** Opening Material supplied block **

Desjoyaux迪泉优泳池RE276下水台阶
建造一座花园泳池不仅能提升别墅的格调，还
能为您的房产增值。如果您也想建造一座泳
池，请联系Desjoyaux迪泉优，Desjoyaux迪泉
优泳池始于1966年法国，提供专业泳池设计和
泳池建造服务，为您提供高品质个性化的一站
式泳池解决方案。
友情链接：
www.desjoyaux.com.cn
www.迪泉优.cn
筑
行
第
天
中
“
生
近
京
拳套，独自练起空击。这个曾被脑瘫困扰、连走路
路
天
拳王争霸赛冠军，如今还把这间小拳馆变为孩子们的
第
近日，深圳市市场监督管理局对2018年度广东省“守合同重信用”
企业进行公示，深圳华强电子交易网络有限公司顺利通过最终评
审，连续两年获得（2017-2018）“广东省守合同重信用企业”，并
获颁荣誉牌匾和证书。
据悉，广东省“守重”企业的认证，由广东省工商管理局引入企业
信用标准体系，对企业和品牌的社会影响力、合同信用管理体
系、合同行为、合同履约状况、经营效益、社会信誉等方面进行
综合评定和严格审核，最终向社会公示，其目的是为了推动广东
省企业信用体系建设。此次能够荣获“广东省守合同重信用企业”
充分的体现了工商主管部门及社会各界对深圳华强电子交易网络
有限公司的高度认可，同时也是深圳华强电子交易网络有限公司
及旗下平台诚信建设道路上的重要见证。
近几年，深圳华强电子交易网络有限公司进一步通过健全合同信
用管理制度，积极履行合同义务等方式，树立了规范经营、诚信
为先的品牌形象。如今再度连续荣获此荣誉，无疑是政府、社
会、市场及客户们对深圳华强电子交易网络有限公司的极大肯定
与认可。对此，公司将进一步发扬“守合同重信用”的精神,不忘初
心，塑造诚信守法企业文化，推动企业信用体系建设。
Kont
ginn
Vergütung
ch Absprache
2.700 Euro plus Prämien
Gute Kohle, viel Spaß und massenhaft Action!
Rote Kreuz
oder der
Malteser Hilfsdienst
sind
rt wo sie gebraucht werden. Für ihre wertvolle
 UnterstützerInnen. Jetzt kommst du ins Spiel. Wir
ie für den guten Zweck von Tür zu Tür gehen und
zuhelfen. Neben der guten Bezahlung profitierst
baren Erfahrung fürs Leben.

** Closing Material supplied block **

**Task requirements:**
Copy all of the data exactly. Skip nothing.

**Written response:**
Desjoyaux迪泉优泳池RE276下水台阶
建造一座花园泳池不仅能提升别墅的格调，还
能为您的房产增值。如果您也想建造一座泳
池，请联系Desjoyaux迪泉优，Desjoyaux迪泉
优泳池始于1966年法国，提供专业泳池设计和
泳池建造服务，为您提供高品质个性化的一站
式泳池解决方案。
友情链接：
www.desjoyaux.com.cn
www.迪泉优.cn
筑
行
第
天
中
“
生
近
京
拳套，独自练起空击。这个曾被脑瘫困扰、连走路
路
天
拳王争霸赛冠军，如今还把这间小拳馆变为孩子们的
第
近日，深圳市市场监督管理局对2018年度广东省“守合同重信用”
企业进行公示，深圳华强电子交易网络有限公司顺利通过最终评
审，连续两年获得（2017-2018）“广东省守合同重信用企业”，并
获颁荣誉牌匾和证书。
据悉，广东省“守重”企业的认证，由广东省工商管理局引入企业
信用标准体系，对企业和品牌的社会影响力、合同信用管理体
系、合同行为、合同履约状况、经营效益、社会信誉等方面进行
综合评定和严格审核，最终向社会公示，其目的是为了推动广东
省企业信用体系建设。此次能够荣获“广东省守合同重信用企业”
充分的体现了工商主管部门及社会各界对深圳华强电子交易网络
有限公司的高度认可，同时也是深圳华强电子交易网络有限公司
及旗下平台诚信建设道路上的重要见证。
近几年，深圳华强电子交易网络有限公司进一步通过健全合同信
用管理制度，积极履行合同义务等方式，树立了规范经营、诚信
为先的品牌形象。如今再度连续荣获此荣誉，无疑是政府、社
会、市场及客户们对深圳华强电子交易网络有限公司的极大肯定
与认可。对此，公司将进一步发扬“守合同重信用”的精神,不忘初
心，塑造诚信守法企业文化，推动企业信用体系建设。
Kont
ginn
Vergütung
ch Absprache
2.700 Euro plus Prämien
Gute Kohle, viel Spaß und massenhaft Action!
Rote Kreuz
oder der
Malteser Hilfsdienst
sind
rt wo sie gebraucht werden. Für ihre wertvolle
 UnterstützerInnen. Jetzt kommst du ins Spiel. Wir
ie für den guten Zweck von Tür zu Tür gehen und
zuhelfen. Neben der guten Bezahlung profitierst
baren Erfahrung fürs Leben.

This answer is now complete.